Obama addressed those plans after meeting with top BP officials at the White House Wednesday afternoon.

“Now, that’s not good enough. So we will continue to press BP and draw on our best minds and resources to capture the rest of the oil until the company finishes drilling a relief well later in the summer that is expected to stop the leak completely,” he said.

That relief well is not expected to be finished until August. A 1979 oil spill in the Gulf of Mexico resulting from an explosion at Pemex’s Ixtoc I offshore rig continued spewing crude for 10 months before a relief well was completed.

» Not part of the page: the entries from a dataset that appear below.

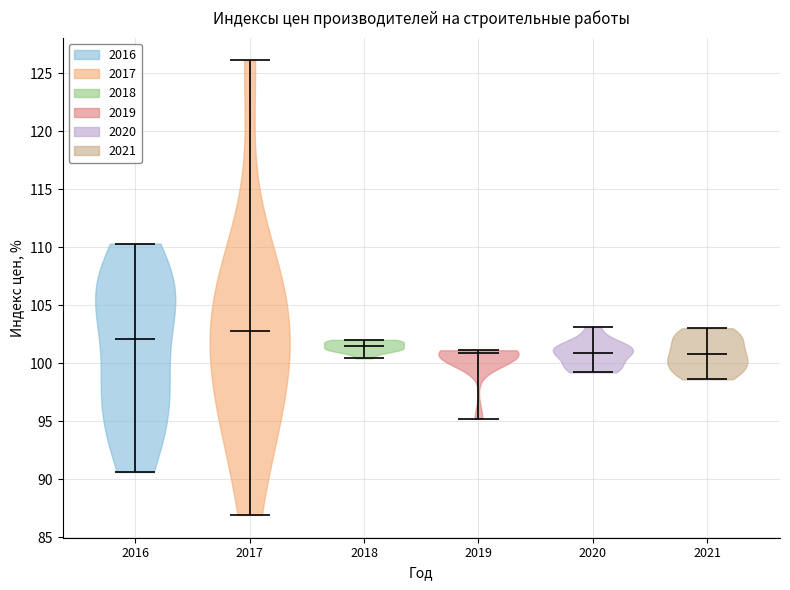

Reading left to right, read every violin against the y-axis: where its median line is, and the lowest and highest points it reaches. The values are not printed on the chart, so give them approximately, as read against the axis.

2016: median line 102.0, lowest point 90.5, highest point 110.5
2017: median line 103.0, lowest point 87.0, highest point 126.0
2018: median line 101.5, lowest point 100.5, highest point 102.0
2019: median line 101.0, lowest point 95.0, highest point 101.0
2020: median line 101.0, lowest point 99.0, highest point 103.0
2021: median line 101.0, lowest point 98.5, highest point 103.0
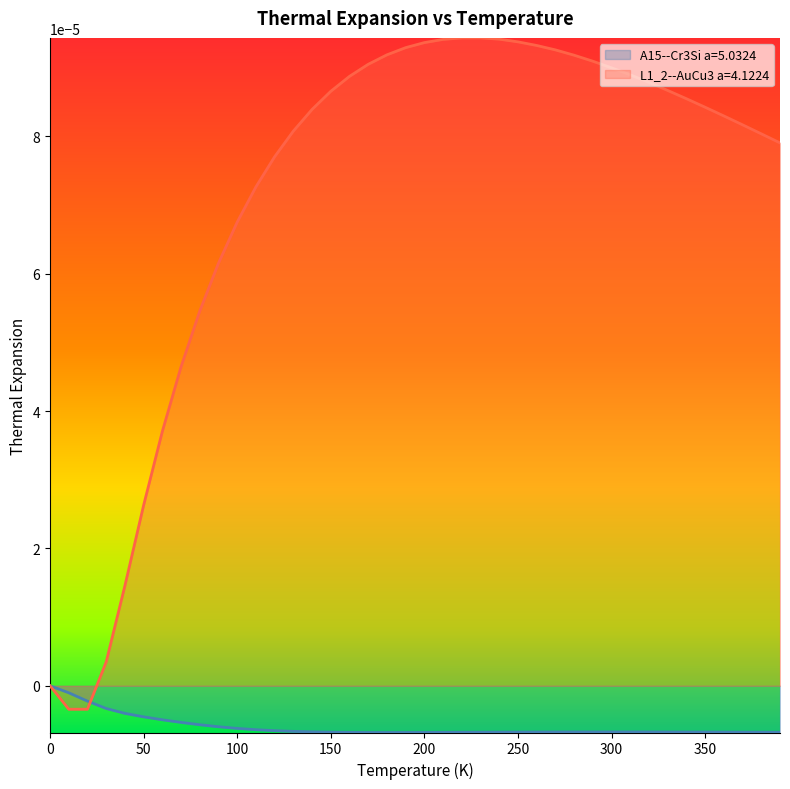

Which series has the largest total across all categories?

L1_2--AuCu3 a=4.1224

“Pemex tried exactly the same things that BP did. They tried a top kill, they tried jamming different things in there,” Thomas Shirley of the Harte Research Institute for Gulf of Mexico Studies at Texas A&M University in Corpus Christi said last week. “If you complicate that by (the depth of the Deepwater Horizon leak) it just makes things a lot more complicated.”

The Ixtoc leak was at 150 feet (46 metres) of water while Deepwater Horizon is at 5,000 feet (1,524 metres).

Clearly, then, Obama’s frustration is well-founded. But the main source of his frustration in recent weeks seems to be his own inability to take any action to halt the ongoing catastrophe – and the relentless criticism from all corners over that lack of definitive action.

Before the oil spill put almost all other projects on hold, Obama was also widely criticised for his inability to deliver on his efforts to limits the U.S.’s emissions of greenhouse gases.

Tuesday’s speech tried to take on both issues, but reaction was mixed.

“We are very pleased to hear President Obama reiterate his call for a fundamental change in the nation’s energy policy. The president now needs to lay out the specifics. What exactly are the steps we know we can take now? What kind of sacrifices can be made? How can every American help?” said Sierra Club Executive Director Michael Brune.

Indeed, specifics – of what Obama would like to see in a climate bill or what he will do to mitigate damage from the oil spill – were lacking.

One announcement did come on Wednesday when the president said BP had agreed to set aside 20 billion dollars to compensate people and businesses for damages resulting from the spill.

That account will be managed by a third party, not the government or BP, and be run by the same person who ran the fund that compensated victims of the 9/11 terrorist attacks, Ken Feingold.

On the prospects for a climate bill, Obama said he was open to any ideas “as long they seriously tackle our addiction to fossil fuels”.

“But the one approach I will not accept is inaction,” he said.

The second announcement that preceded the speech Tuesday afternoon came from the Environmental Protection Agency, which said that the measures contained within the proposed climate bill titled the American Power Act would only cost U.S. households 79 to 146 dollars a year and that the limits on carbon dioxide emissions in the bill would help avoid the worst effects of climate change.